» **EXERCISE AIM**
Take the line that contains "EMPLOYMENT PRACTICE |" as the first line and the last line of the material below as the final one; reproduce exactly the lines between, inclusive.

» **DATASET EXCERPTS**
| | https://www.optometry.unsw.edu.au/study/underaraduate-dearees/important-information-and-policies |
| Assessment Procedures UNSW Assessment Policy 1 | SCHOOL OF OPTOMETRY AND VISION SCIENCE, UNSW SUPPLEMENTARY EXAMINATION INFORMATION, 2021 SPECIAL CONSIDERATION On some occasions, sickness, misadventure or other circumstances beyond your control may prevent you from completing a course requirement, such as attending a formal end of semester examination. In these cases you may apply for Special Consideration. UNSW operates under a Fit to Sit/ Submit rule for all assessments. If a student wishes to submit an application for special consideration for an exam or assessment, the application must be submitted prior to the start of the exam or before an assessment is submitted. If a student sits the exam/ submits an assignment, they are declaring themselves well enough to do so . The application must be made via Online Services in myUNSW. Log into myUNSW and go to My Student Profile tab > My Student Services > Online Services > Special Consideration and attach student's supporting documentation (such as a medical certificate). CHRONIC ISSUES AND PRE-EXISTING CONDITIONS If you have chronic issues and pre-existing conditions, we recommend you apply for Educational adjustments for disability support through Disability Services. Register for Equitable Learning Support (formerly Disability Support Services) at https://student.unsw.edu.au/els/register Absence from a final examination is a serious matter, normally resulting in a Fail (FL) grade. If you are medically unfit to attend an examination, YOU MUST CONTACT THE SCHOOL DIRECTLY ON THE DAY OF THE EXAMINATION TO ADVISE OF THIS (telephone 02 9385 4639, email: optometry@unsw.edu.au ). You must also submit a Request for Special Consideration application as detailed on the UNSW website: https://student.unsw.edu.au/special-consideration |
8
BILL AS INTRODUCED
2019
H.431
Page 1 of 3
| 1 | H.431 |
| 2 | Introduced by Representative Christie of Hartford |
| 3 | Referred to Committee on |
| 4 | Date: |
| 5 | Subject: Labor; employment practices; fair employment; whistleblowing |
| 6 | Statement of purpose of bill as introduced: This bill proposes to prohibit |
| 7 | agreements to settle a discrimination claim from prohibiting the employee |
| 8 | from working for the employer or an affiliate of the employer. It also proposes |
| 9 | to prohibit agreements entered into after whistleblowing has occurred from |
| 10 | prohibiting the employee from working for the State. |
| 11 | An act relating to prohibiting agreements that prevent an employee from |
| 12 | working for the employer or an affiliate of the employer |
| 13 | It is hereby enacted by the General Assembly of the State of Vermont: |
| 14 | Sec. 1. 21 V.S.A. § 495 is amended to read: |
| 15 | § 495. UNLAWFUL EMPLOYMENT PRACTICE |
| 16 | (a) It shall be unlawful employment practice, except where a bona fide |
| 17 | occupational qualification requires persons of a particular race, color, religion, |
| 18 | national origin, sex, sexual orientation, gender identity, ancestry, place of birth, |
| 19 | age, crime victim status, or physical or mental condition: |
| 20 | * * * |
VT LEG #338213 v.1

» **ANSWER FOR THE TASK**
| 15 | § 495. UNLAWFUL EMPLOYMENT PRACTICE |
| 16 | (a) It shall be unlawful employment practice, except where a bona fide |
| 17 | occupational qualification requires persons of a particular race, color, religion, |
| 18 | national origin, sex, sexual orientation, gender identity, ancestry, place of birth, |
| 19 | age, crime victim status, or physical or mental condition: |
| 20 | * * * |
VT LEG #338213 v.1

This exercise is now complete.